### WHAT TO PRODUCE
Only the lines holding "down" are wanted; find them in the listing and return each one.

[Opening DATA FOR REVIEW section]

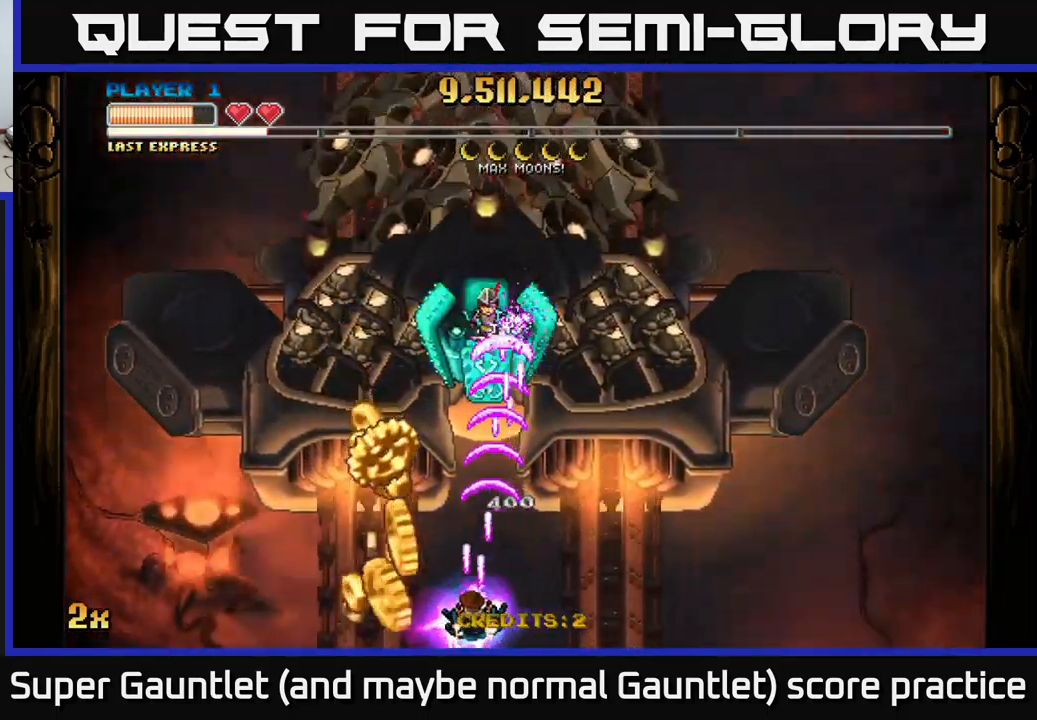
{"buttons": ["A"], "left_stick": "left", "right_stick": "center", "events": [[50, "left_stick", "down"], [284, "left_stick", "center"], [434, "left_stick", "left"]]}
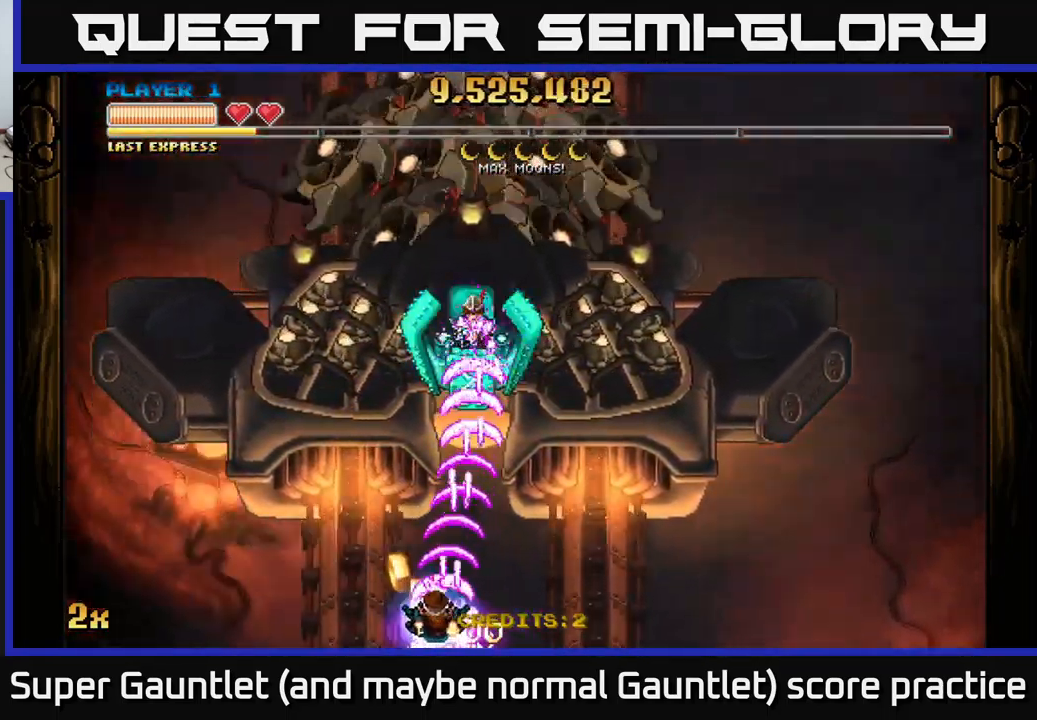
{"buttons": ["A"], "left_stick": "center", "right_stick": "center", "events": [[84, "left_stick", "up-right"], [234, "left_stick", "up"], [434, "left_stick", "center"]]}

[Closing DATA FOR REVIEW section]
[Opening DATA FOR REVIEW section]

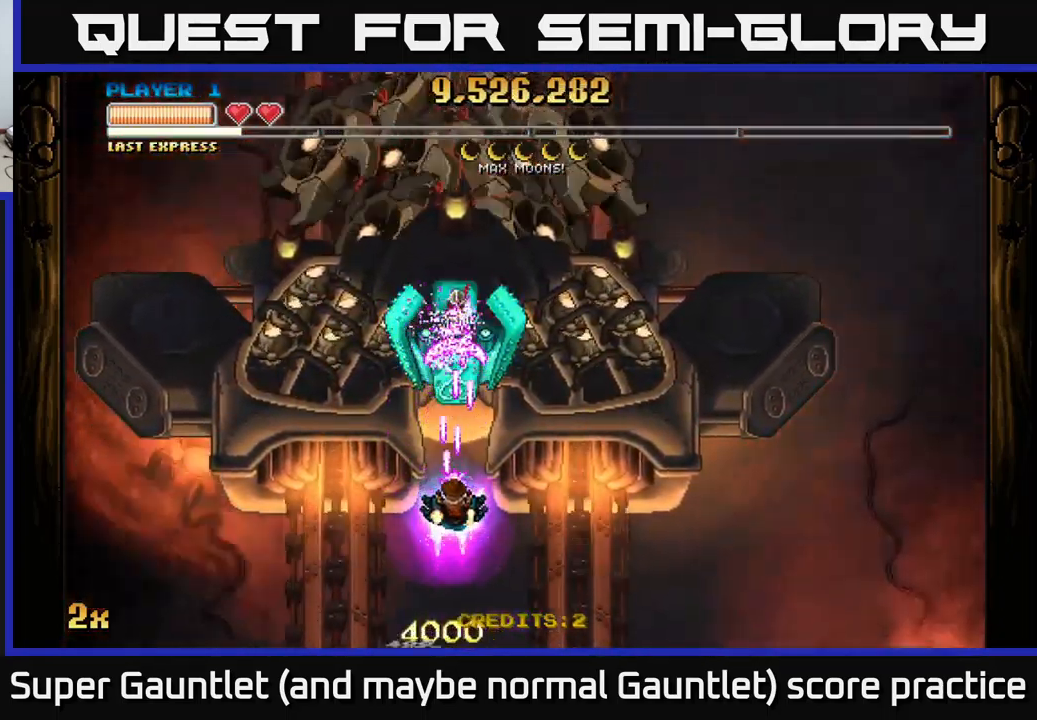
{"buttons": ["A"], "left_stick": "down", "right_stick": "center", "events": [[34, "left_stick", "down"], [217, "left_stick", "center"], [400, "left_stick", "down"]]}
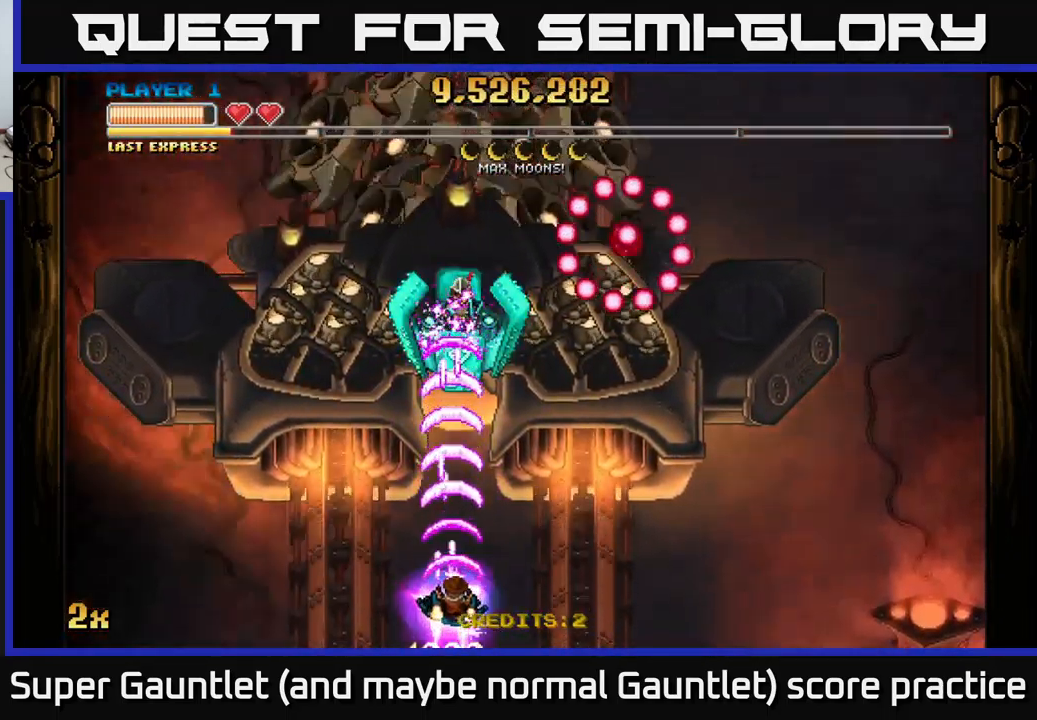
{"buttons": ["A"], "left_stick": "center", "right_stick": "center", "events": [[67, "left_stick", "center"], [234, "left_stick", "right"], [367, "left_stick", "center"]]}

[Closing DATA FOR REVIEW section]
[Opening DATA FOR REVIEW section]

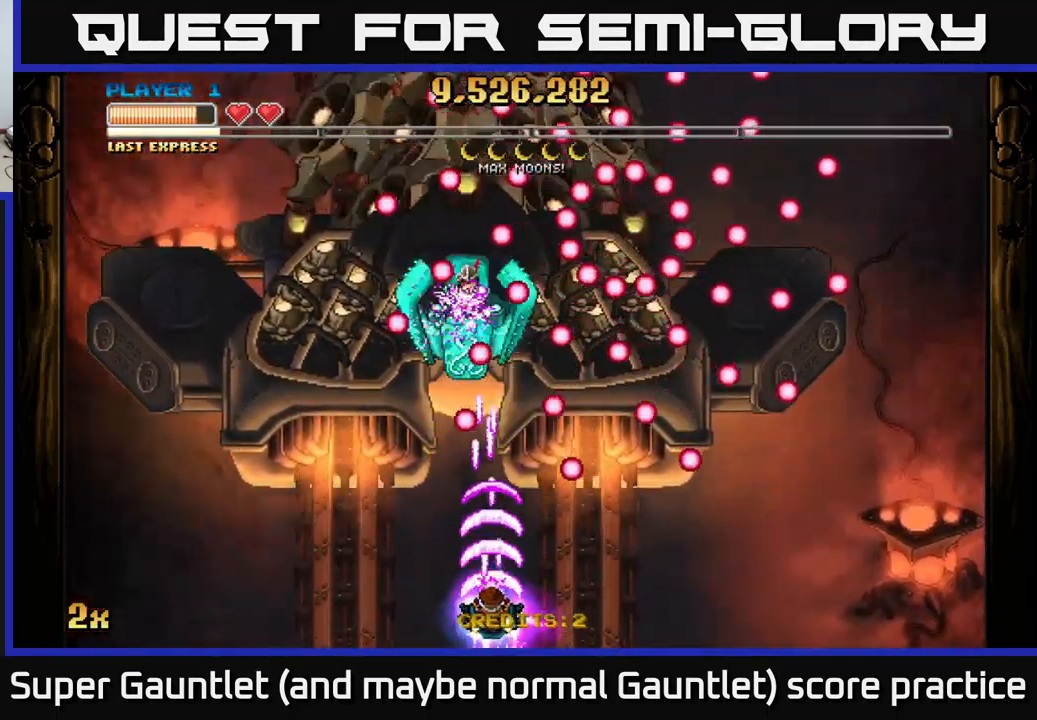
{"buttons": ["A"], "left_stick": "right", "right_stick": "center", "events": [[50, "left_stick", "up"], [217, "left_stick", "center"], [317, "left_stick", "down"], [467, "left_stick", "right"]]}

[Closing DATA FOR REVIEW section]

### RESPONSE AREA
{"buttons": ["A"], "left_stick": "left", "right_stick": "center", "events": [[50, "left_stick", "down"], [284, "left_stick", "center"], [434, "left_stick", "left"]]}
{"buttons": ["A"], "left_stick": "down", "right_stick": "center", "events": [[34, "left_stick", "down"], [217, "left_stick", "center"], [400, "left_stick", "down"]]}
{"buttons": ["A"], "left_stick": "right", "right_stick": "center", "events": [[50, "left_stick", "up"], [217, "left_stick", "center"], [317, "left_stick", "down"], [467, "left_stick", "right"]]}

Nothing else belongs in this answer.